Cash and other property held by the NYPD can be kept, or seized, by the department through a process of civil forfeiture if used in the commission of a crime. A car that carries drug dealers to make deliveries or cash used in drug transactions are two examples of property subject to seizure. When property is seized, the burden of proof is on the person accused of a crime to prove the property was not involved with the crime.
Proving that property was not involved in a crime requires attorneys, which can be costly. The New York City Council’s Public Safety Committee is concerned that low-income people who can not afford legal representation could be targeted. The Council is considering a bill that would force the NYPD to provide data on seizures in order to monitor civil forfeiture actions for abuse.
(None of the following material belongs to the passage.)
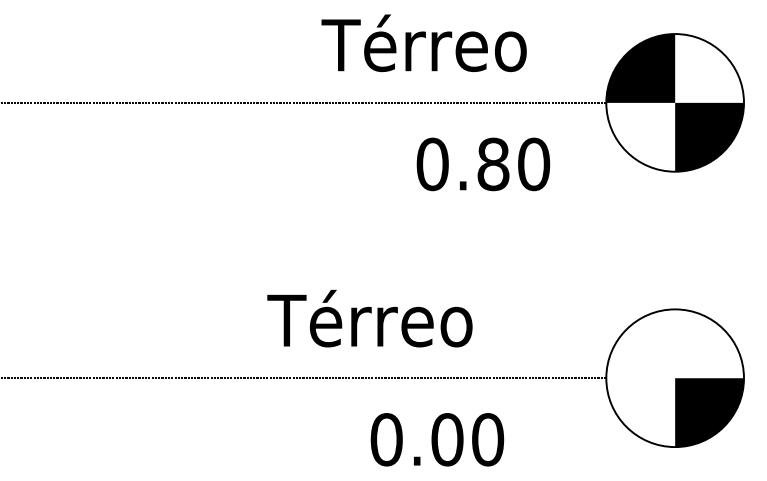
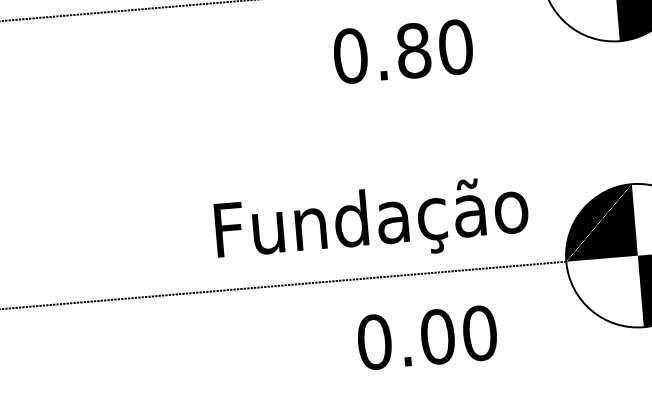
text: (483, 164) -> (403, 51), moved
text: (420, 324) -> (368, 222), Térreo -> Fundação
fill: (640, 343) -> (598, 222), added
text: (437, 439) -> (427, 337), moved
NYPD Assistant Deputy Commissioner Robert Messner told the Committee, however, that “attempts to perform the types of searches envisioned in the bill will lead to system crashes and significant delays during the intake and release process,” Ars Technica quoted from a Village Voice report. “The only way the department could possibly comply with the bill would be a manual count of over half a million invoices each year.”
Ars Technica suggested that more computer consulting services might result in the discovery of a way to retrieve the requested information off-line and not crash the entire PETS system, perhaps with help from IBM Professional Services working with the underlying DB2 database. In the meantime, a system designed to ease evidence logging and report retrieval is only doing one-half of the job and making the other half even tougher.